Une réflexion sur “Comment j’ai (mal) vécu mon internat”

  1. Bonjour, je me reconnais beaucoup dans ton témoignage.
    Médecine était pour moi un rêve de « gamine ». Je ne me voyais pas faire autre chose, c’était inconcevable.
    Aujourd’hui, si je pouvais parler à la jeune fille que j’étais à 18 ans, je lui demanderai si elle a bien réfléchi et si elle connaît vraiment tous les tenants et les aboutissants des études qu’elle s’apprête à démarrer. Elle ne m’écouterait certainement pas soit dit en passant haha.
    Je crois que je regrette d’avoir choisi cette voie. La désillusion est si brutale.
    Comme toi j’en tire parfois des moments de joie et c’est à ceux là que je me raccroche.
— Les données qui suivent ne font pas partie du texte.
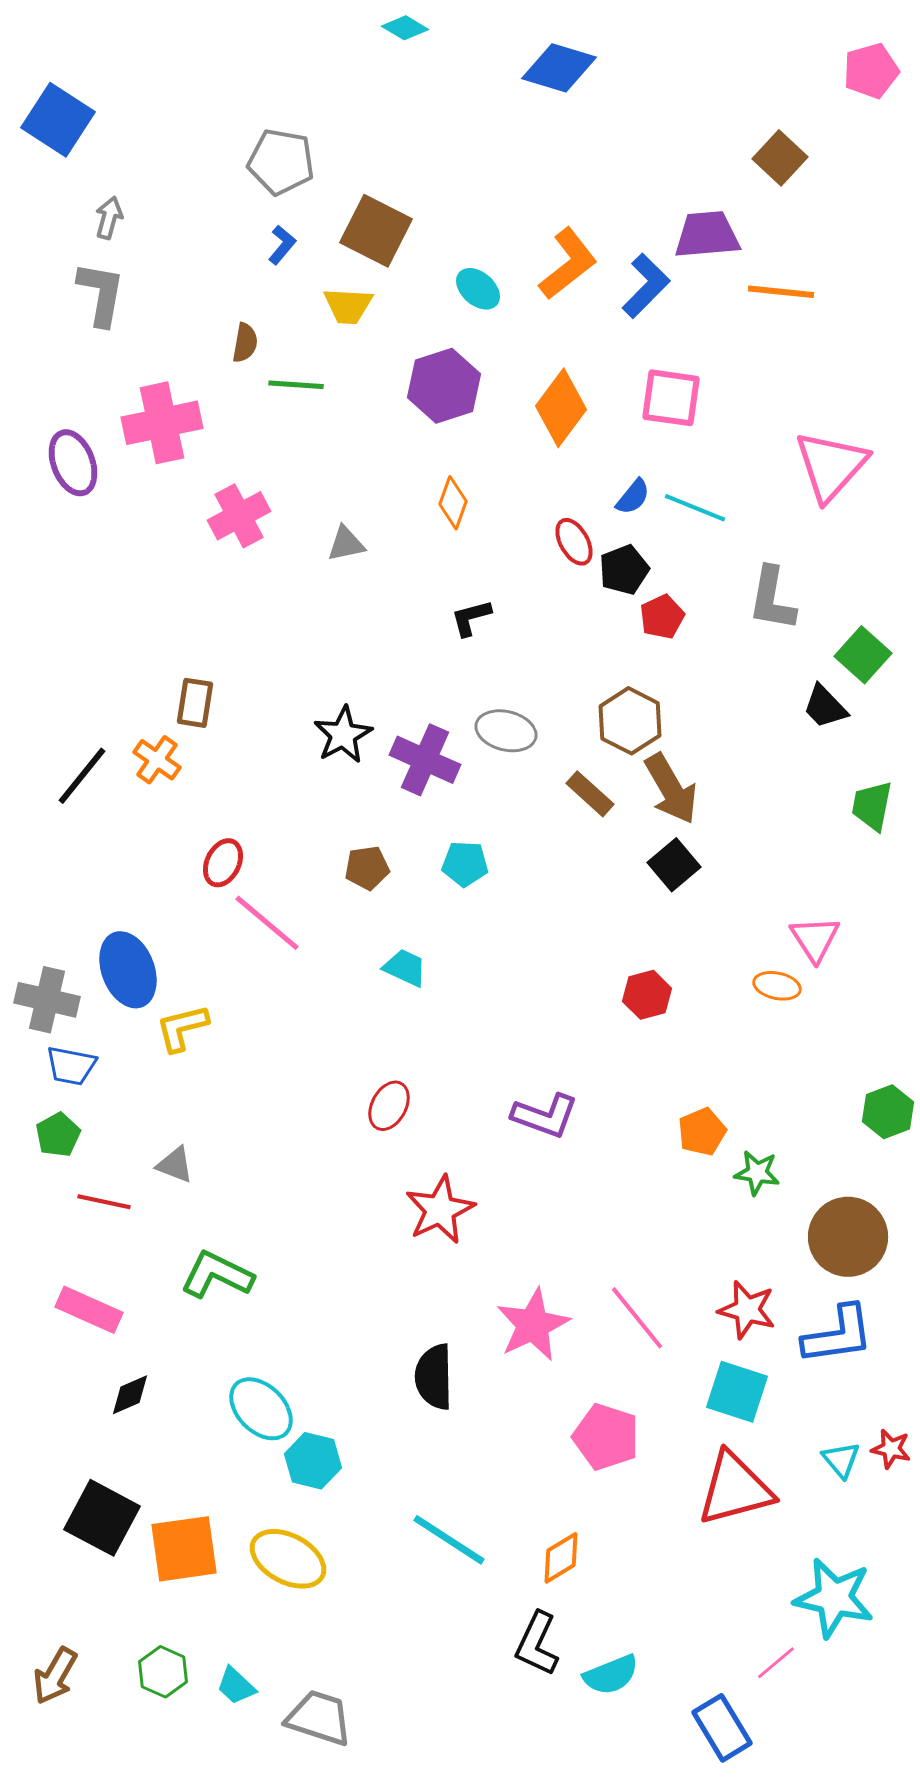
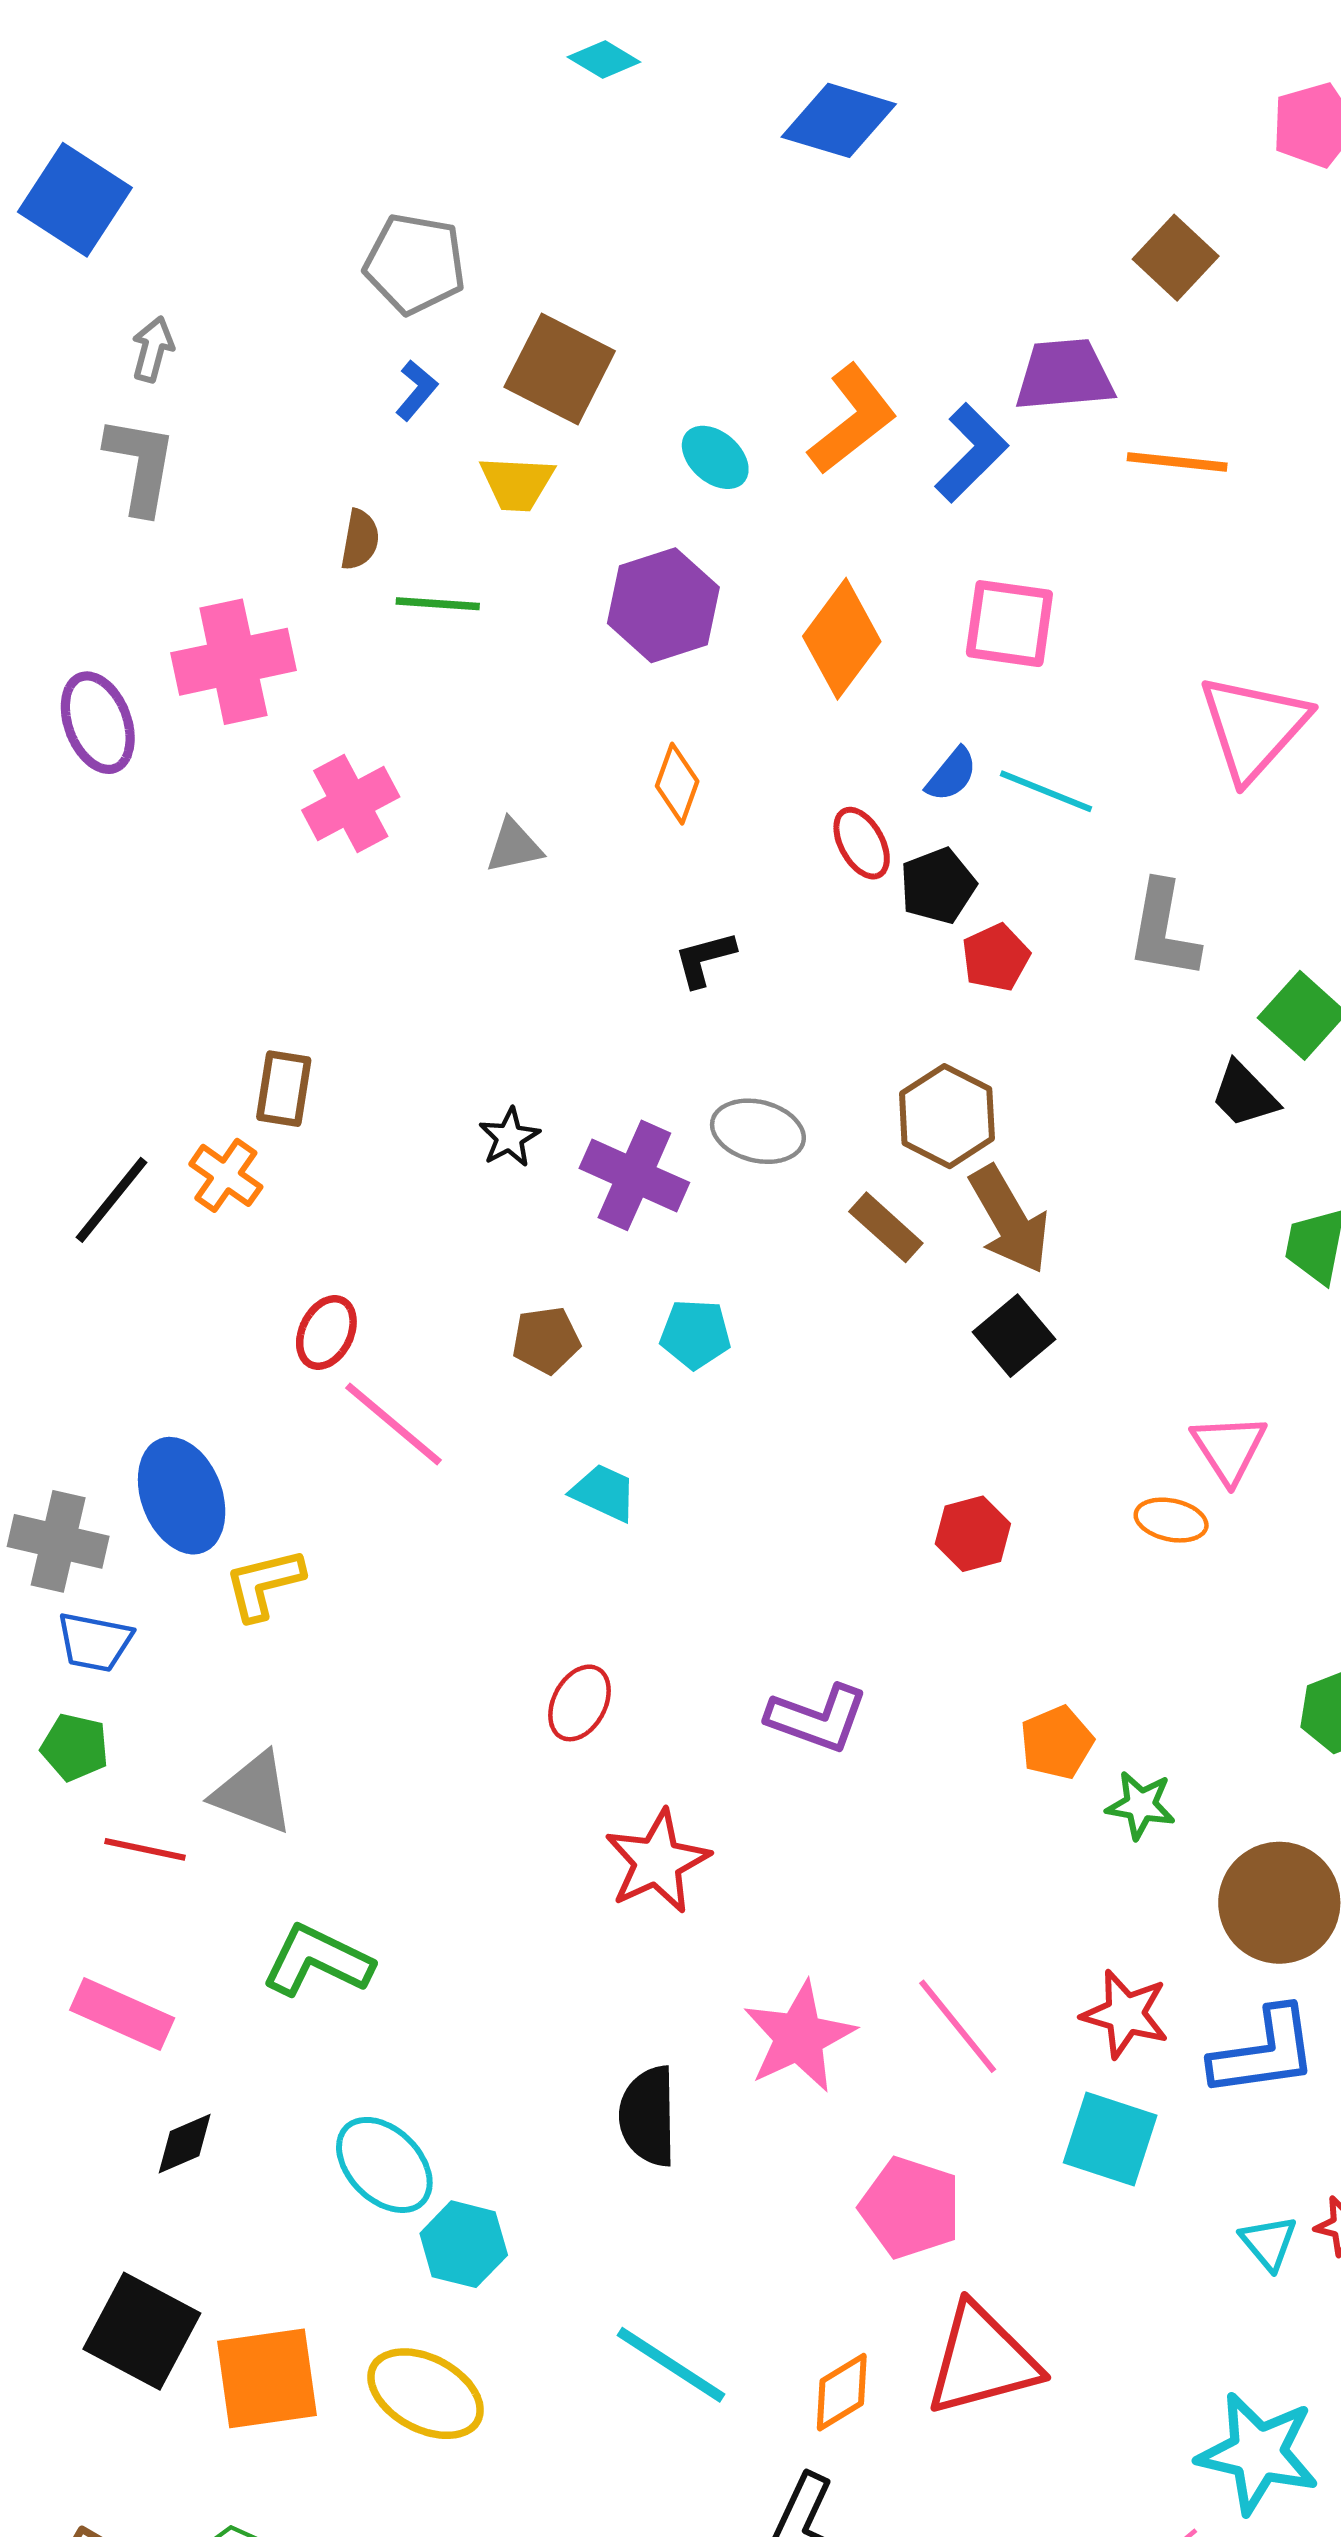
black star: (343, 735) -> (509, 1137), size x0.7
green pentagon: (58, 1135) -> (75, 1747), turned -30
gray triangle: (175, 1165) -> (253, 1793), size x1.5
red triangle: (735, 1489) -> (982, 2360), moved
Mais la plupart du temps je me sens juste mal, pas à ma place, nulle, stupide même.
    Le poids des responsabilités est énorme et je ne pense pas avoir les épaules pour les assumer.
    Les commentaires et évaluations positives à mon égard au cours de mes stages me semblent complètement fous tant ils sont éloignés de la perception que j’ai de moi même en tant que médecin.
    Je n’ai pas le temps de développer certains loisirs, je ne mène pas la vie que je voudrais avoir à 26 ans. Je passe mon temps en stage ou au volant de ma voiture pour aller à des stages plus éloignés de chez moi les uns que les autres (classement ECN oblige, je ne choisis qu’après les 2/3 des gens de ma promotion…).
    Le travail parallèle qu’impose la réalisation d’une thèse et d’un mémoire est la goutte d’eau qui fait déborder le vase.
    J’essaie de croire qu’il y aura des jours meilleurs, plus tard, quand je changerai de stage ou bien encore plus tard, quand je serai installée. Mais j’en doute tellement au fond.
    Merci pour ton témoignage qui m’a fait me sentir moins seule, et désolée pour ce déballage de vie de ma part. Ça m’a fait du bien de poser des mots là dessus.
    J’espère que tout va bien pour le mieux pour toi à présent et que tu es épanoui dans tous les champs de ton existence.